The Treasury Department released the first governmentwide analysis of money laundering and terrorist financing weaknesses that criminals and terrorists exploit through a variety of techniques.
What the analysis determined was that additional data needs to be collected in a more consistent way across agencies to help stem the flow of illicit funds.
The laundering methods include well-established techniques for integrating dirty money into the financial system through banks, as well as innovations that exploit global payment networks through money transmitters, online payment systems, stored-value cards and informal value transfer systems such as unregulated international financing networks called halawas.
Sixteen agencies and bureaus collaborated on the U.S. Money Laundering Threat Assessment, released earlier this month. Besides Treasury, they include the Justice and Homeland Security departments, the Board of Governors of the Federal Reserve and the Postal Service.

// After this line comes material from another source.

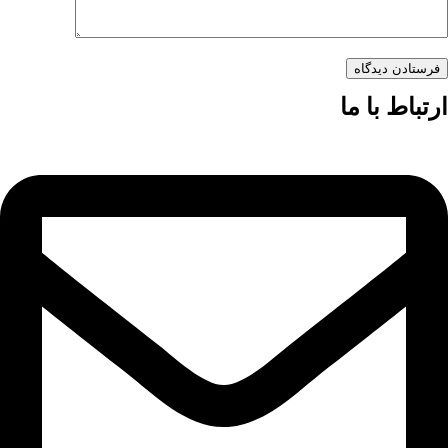
فرستادن دیدگاه
ارتباط با ما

The analysis revealed that agencies' data is not as developed as it should be, and not collected in a systematic way across government. Over time, agencies have developed tracking systems that are tailored to meet their individual needs and are incompatible with other systems, the report said.
'Accurate, comprehensive data is vitally important if we are to assess whether we are collectively gaining ground, keeping pace or falling behind criminal money launderers,' the report said.
Problems include data fields that are collected by some but not all agencies, differences in definitions and duplications in which more than one agency logged in the same seizure or arrest because they participated in a task force.
Currently, it is not possible to estimate with accuracy the total amount of money laundering activity that federal law enforcement captures.